Dare one venture, some kind of terrifying vastation, long before the term had even been coined? One reason his surveying work was never finished was, Crane suggests, that "such a detailed, accurate map was ... a 'map for war, useful to an enemy, who with a compass and quadrant could lead an army through the whole country'." [212]

This was, after all, the countryside of Joan of Arc:

Jeanne la bonne Lorraine
qu’Anglois brulèrent à Rouen


[Joan, the good maid of Lorraine
whom the English burnt at Rouen]

as Villon puts it in his "Ballade des Dames du Temps Jadis" [Ballad of the Ladies of Past Times]:

Où sont elles, où, vierge souvraine?
Mais où sont les neiges d’antan?

Where are they, where, sovereign Virgin? / Where are the snows of years past?

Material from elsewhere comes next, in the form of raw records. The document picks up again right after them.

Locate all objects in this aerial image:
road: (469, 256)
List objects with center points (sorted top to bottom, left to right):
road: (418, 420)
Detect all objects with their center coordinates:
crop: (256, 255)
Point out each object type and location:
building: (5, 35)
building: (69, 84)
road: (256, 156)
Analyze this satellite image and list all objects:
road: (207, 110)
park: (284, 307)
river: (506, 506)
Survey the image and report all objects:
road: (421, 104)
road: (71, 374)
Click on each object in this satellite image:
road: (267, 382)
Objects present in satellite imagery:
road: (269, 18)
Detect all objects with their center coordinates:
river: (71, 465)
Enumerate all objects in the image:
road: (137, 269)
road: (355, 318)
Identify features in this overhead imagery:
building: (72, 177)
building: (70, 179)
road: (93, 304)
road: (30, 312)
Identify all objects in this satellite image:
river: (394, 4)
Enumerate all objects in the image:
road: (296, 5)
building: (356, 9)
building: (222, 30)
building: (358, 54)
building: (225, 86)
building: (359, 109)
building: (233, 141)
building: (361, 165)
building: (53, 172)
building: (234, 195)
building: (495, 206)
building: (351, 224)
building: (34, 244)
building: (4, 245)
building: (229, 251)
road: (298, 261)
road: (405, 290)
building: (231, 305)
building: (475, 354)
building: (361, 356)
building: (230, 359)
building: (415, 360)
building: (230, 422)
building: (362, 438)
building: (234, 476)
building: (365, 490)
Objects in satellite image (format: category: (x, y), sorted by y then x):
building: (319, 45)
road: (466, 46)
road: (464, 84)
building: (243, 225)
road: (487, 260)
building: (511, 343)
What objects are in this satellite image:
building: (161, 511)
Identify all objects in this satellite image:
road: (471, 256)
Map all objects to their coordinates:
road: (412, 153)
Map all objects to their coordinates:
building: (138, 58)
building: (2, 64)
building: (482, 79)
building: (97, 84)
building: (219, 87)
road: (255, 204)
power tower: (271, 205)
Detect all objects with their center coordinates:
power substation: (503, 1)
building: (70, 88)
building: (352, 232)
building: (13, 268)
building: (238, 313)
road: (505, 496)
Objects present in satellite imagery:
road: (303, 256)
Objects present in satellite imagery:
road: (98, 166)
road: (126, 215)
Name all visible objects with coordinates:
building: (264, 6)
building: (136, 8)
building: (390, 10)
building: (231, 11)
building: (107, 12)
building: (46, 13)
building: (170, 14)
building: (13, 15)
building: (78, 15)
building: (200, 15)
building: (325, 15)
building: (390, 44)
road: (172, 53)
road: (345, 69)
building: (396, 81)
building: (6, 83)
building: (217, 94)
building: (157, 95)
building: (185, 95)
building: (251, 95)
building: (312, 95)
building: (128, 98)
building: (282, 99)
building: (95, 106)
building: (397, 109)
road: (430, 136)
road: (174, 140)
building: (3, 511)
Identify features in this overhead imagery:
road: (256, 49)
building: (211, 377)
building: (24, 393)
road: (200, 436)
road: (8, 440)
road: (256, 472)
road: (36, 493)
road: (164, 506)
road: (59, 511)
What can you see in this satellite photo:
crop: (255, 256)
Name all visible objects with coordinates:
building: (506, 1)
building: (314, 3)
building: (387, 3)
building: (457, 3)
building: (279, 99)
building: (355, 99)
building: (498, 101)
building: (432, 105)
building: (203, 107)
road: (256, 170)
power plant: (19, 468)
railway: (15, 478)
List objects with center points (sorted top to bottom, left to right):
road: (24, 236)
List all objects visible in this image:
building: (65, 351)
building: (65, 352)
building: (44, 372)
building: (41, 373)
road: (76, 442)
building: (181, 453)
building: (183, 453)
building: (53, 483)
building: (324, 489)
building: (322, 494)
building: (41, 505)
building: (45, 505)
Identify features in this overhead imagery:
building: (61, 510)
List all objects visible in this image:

This year marks the 500th anniversary of Mercator's birth. The event has been celebrated with conferences and celebrations all over the world, but particularly in the low countries which he called home.

All his great works date from the period after his "dark night of the soul" in Rupelmonde Castle. The overarching conception of the Atlas itself, however, can be dated to the years after his "serious breakdown and [near] mental derangement" in the forests of northern France.